Sleep deprivation has also shown to lead to symptoms similar to ADHD. If that’s not antithetical to increasing your ability to focus, I’m not sure what is. In the same vein, it can lead to memory lapses or loss while decreasing creativity, innovation, and your ability to learn. Increased errors and slower reaction times lead to a lower quality of work. So the time you save by reducing sleep catches up with you and requires you to work more hours correcting those mistakes. Finally, irritability increases while patience decreases. So you can be less patient with co-workers and create an environment that inhibits communication and collaboration.

But this isn’t just about the work you do during the day. With knowledge work, it doesn’t magically stop when you leave your desk. Your brain will keep at it and decide what to do with it when you’re in those deep sleep cycles. So even though you may not be able to view sleep itself as work, good sleep ensures that your work hours will be higher quality. In turn, you’ll need fewer hours to produce the same results.

This is all easier said than done, of course. Deadlines, unreasonable managers, unrealistic expectations, and so much more can create unhealthy stress and pressure that makes sleep more difficult. One study found a correlation where increased incivility at work negatively affected people’s ability to sleep because their minds fixated on the incivility long after it passed.
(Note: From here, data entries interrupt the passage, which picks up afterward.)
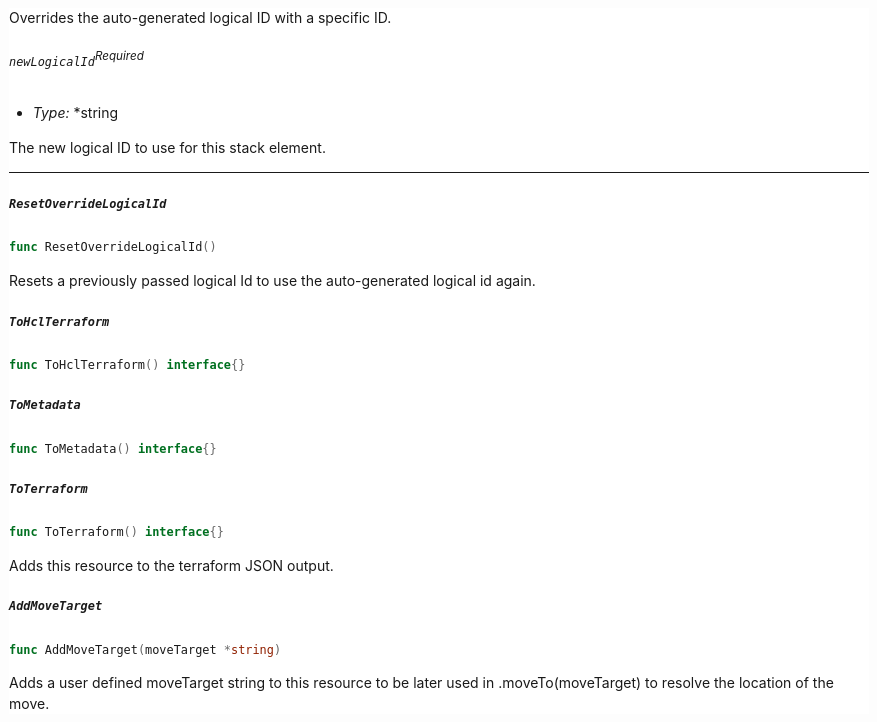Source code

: Overrides the auto-generated logical ID with a specific ID.

###### `newLogicalId`<sup>Required</sup> <a name="newLogicalId" id="@cdktf/provider-azurerm.monitorDataCollectionRule.MonitorDataCollectionRule.overrideLogicalId.parameter.newLogicalId"></a>

- *Type:* *string

The new logical ID to use for this stack element.

---

##### `ResetOverrideLogicalId` <a name="ResetOverrideLogicalId" id="@cdktf/provider-azurerm.monitorDataCollectionRule.MonitorDataCollectionRule.resetOverrideLogicalId"></a>

```go
func ResetOverrideLogicalId()
```

Resets a previously passed logical Id to use the auto-generated logical id again.

##### `ToHclTerraform` <a name="ToHclTerraform" id="@cdktf/provider-azurerm.monitorDataCollectionRule.MonitorDataCollectionRule.toHclTerraform"></a>

```go
func ToHclTerraform() interface{}
```

##### `ToMetadata` <a name="ToMetadata" id="@cdktf/provider-azurerm.monitorDataCollectionRule.MonitorDataCollectionRule.toMetadata"></a>

```go
func ToMetadata() interface{}
```

##### `ToTerraform` <a name="ToTerraform" id="@cdktf/provider-azurerm.monitorDataCollectionRule.MonitorDataCollectionRule.toTerraform"></a>

```go
func ToTerraform() interface{}
```

Adds this resource to the terraform JSON output.

##### `AddMoveTarget` <a name="AddMoveTarget" id="@cdktf/provider-azurerm.monitorDataCollectionRule.MonitorDataCollectionRule.addMoveTarget"></a>

```go
func AddMoveTarget(moveTarget *string)
```

Adds a user defined moveTarget string to this resource to be later used in .moveTo(moveTarget) to resolve the location of the move.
We can counteract all this by focusing on improving two aspects. If you can’t increase the number of hours you sleep every night, you can at least strive to improve the quality of your sleep.

Get better sleep

Countless factors can influence quality of sleep, but there are a few that are particularly problematic. Our bodies naturally cycle with the circadian rhythm of day and night. Light naturally stimulates us and encourages our bodies to stay awake. At night, this can create a conflicting sensation for our bodies. We can mitigate this by avoiding things like television or other light before going to bed. Instead of watching TV, try reading or listening to audiobooks.
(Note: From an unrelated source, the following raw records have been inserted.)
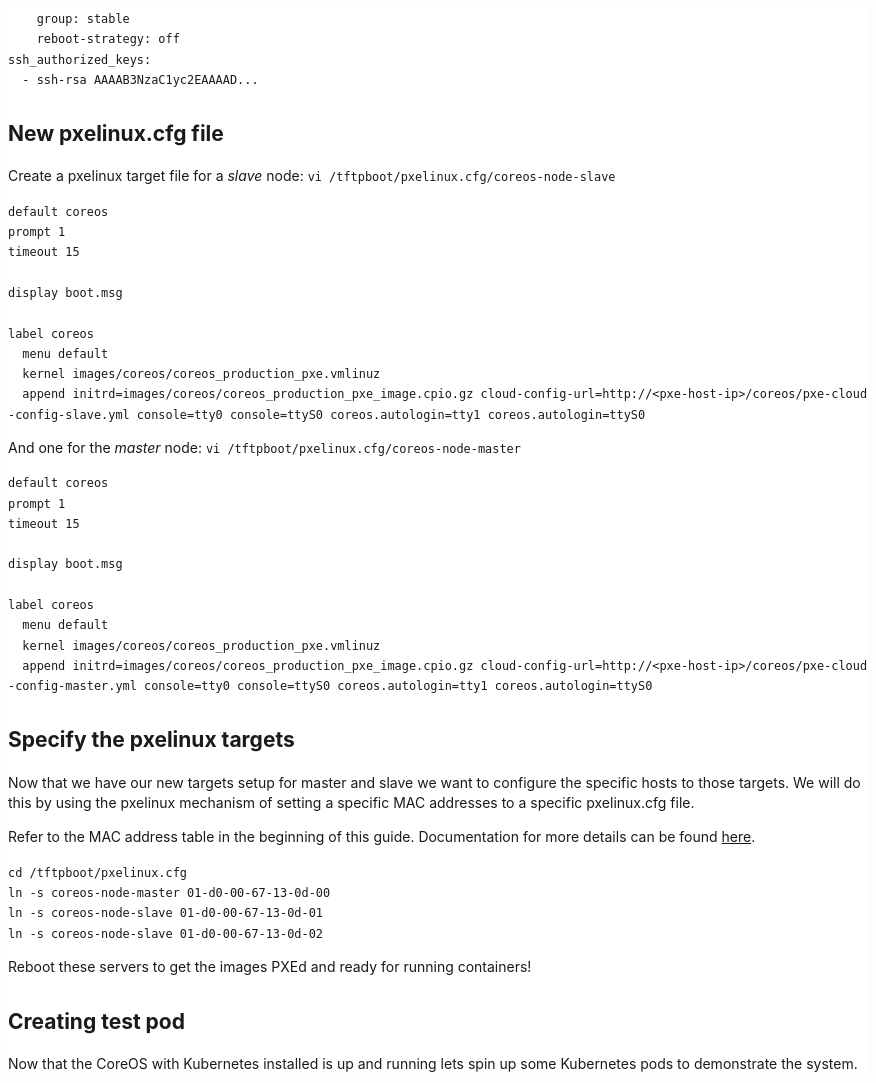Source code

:         group: stable
        reboot-strategy: off
    ssh_authorized_keys:
      - ssh-rsa AAAAB3NzaC1yc2EAAAAD...


## New pxelinux.cfg file
Create a pxelinux target file for a _slave_ node: ```vi /tftpboot/pxelinux.cfg/coreos-node-slave```

    default coreos
    prompt 1
    timeout 15

    display boot.msg

    label coreos
      menu default
      kernel images/coreos/coreos_production_pxe.vmlinuz
      append initrd=images/coreos/coreos_production_pxe_image.cpio.gz cloud-config-url=http://<pxe-host-ip>/coreos/pxe-cloud-config-slave.yml console=tty0 console=ttyS0 coreos.autologin=tty1 coreos.autologin=ttyS0

And one for the _master_ node: ```vi /tftpboot/pxelinux.cfg/coreos-node-master```

    default coreos
    prompt 1
    timeout 15

    display boot.msg

    label coreos
      menu default
      kernel images/coreos/coreos_production_pxe.vmlinuz
      append initrd=images/coreos/coreos_production_pxe_image.cpio.gz cloud-config-url=http://<pxe-host-ip>/coreos/pxe-cloud-config-master.yml console=tty0 console=ttyS0 coreos.autologin=tty1 coreos.autologin=ttyS0

## Specify the pxelinux targets
Now that we have our new targets setup for master and slave we want to configure the specific hosts to those targets. We will do this by using the pxelinux mechanism of setting a specific MAC addresses to a specific pxelinux.cfg file.

Refer to the MAC address table in the beginning of this guide. Documentation for more details can be found [here](http://www.syslinux.org/wiki/index.php/PXELINUX).

    cd /tftpboot/pxelinux.cfg
    ln -s coreos-node-master 01-d0-00-67-13-0d-00
    ln -s coreos-node-slave 01-d0-00-67-13-0d-01
    ln -s coreos-node-slave 01-d0-00-67-13-0d-02


Reboot these servers to get the images PXEd and ready for running containers!

## Creating test pod
Now that the CoreOS with Kubernetes installed is up and running lets spin up some Kubernetes pods to demonstrate the system.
In addition to reducing light before going to bed, cutting back on alcohol or caffeine consumption can drastically improve the quality of your sleep. A 2015 study found that while alcohol creates a temporary feeling of sleepiness and may help you fall asleep faster, it prevents the kind of deep sleep that your body needs to recharge. Even small amounts of alcohol can interfere with the phases of sleep and your ability to wake up rested.

One of the most effective ways to get better sleep can be exercising in the evening instead of mornings or afternoon. With a good workout, your body will naturally be more receptive to sleep and recovery.
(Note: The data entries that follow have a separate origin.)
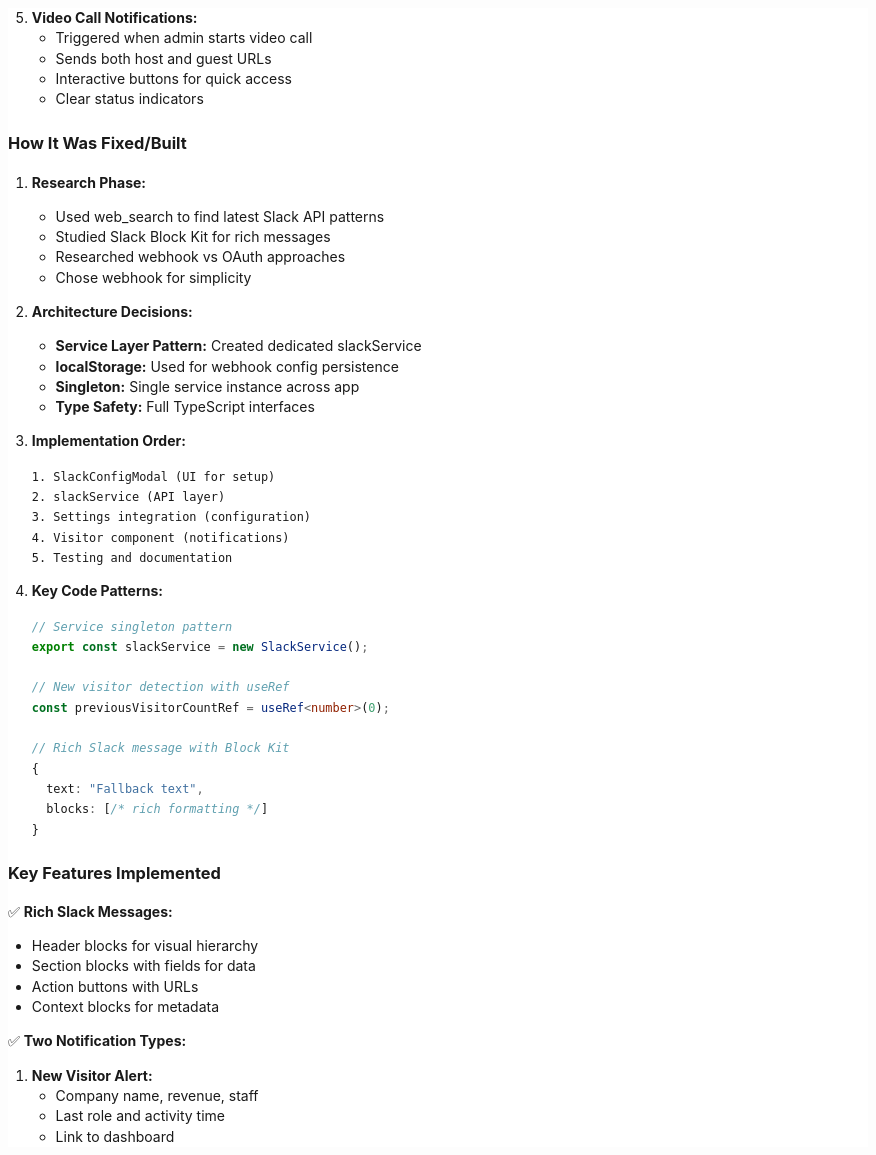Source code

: 5. **Video Call Notifications:**
   - Triggered when admin starts video call
   - Sends both host and guest URLs
   - Interactive buttons for quick access
   - Clear status indicators

### How It Was Fixed/Built

1. **Research Phase:**
   - Used web_search to find latest Slack API patterns
   - Studied Slack Block Kit for rich messages
   - Researched webhook vs OAuth approaches
   - Chose webhook for simplicity

2. **Architecture Decisions:**
   - **Service Layer Pattern:** Created dedicated slackService
   - **localStorage:** Used for webhook config persistence
   - **Singleton:** Single service instance across app
   - **Type Safety:** Full TypeScript interfaces

3. **Implementation Order:**
   ```
   1. SlackConfigModal (UI for setup)
   2. slackService (API layer)
   3. Settings integration (configuration)
   4. Visitor component (notifications)
   5. Testing and documentation
   ```

4. **Key Code Patterns:**
   ```typescript
   // Service singleton pattern
   export const slackService = new SlackService();
   
   // New visitor detection with useRef
   const previousVisitorCountRef = useRef<number>(0);
   
   // Rich Slack message with Block Kit
   {
     text: "Fallback text",
     blocks: [/* rich formatting */]
   }
   ```

### Key Features Implemented

✅ **Rich Slack Messages:**
- Header blocks for visual hierarchy
- Section blocks with fields for data
- Action buttons with URLs
- Context blocks for metadata

✅ **Two Notification Types:**
1. **New Visitor Alert:**
   - Company name, revenue, staff
   - Last role and activity time
   - Link to dashboard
While five hours of deep sleep beats five hours of fragmented sleep, getting a full seven or eight hours of deep sleep is where you’ll find the most benefits. If you’re serious about wanting to improve focus and productivity, getting enough sleep is a critical first step. You may have to make it a priority over some leisure activities, but it will pay off in spades.

Getting enough high quality sleep will be one of the most significant changes you can make to ensure improved focus. It may initially sound too good to be true or too difficult to squeeze in the extra hours, but the impact on your waking hours will be dramatic. Sleep will set the stage for everything else we discuss and improve your ability to perform at your full potential. Without it, everything else becomes significantly more difficult.

Your next steps

  1. Monitor your sleep with a sleep tracking device.
  2. Set a reminder on your phone for a reasonable bed time that enables you to get 8 hours of sleep.
  3. If possible, experiment waking up without an alarm.
  4. If you need an alarm, try some of the newer devices that aim to help you wake up at the right time without interrupting deep sleep.
  5. Avoid screens and bright lights 30-60 minutes before going to bed.
  6. Avoid alcohol 60 minutes before going to bed.
  7. Avoid caffeine 5 hours before going to bed.
  8. Use short afternoon naps to recharge instead of caffeine.
  9. Exercise in the evening to help improve the quality of your sleep.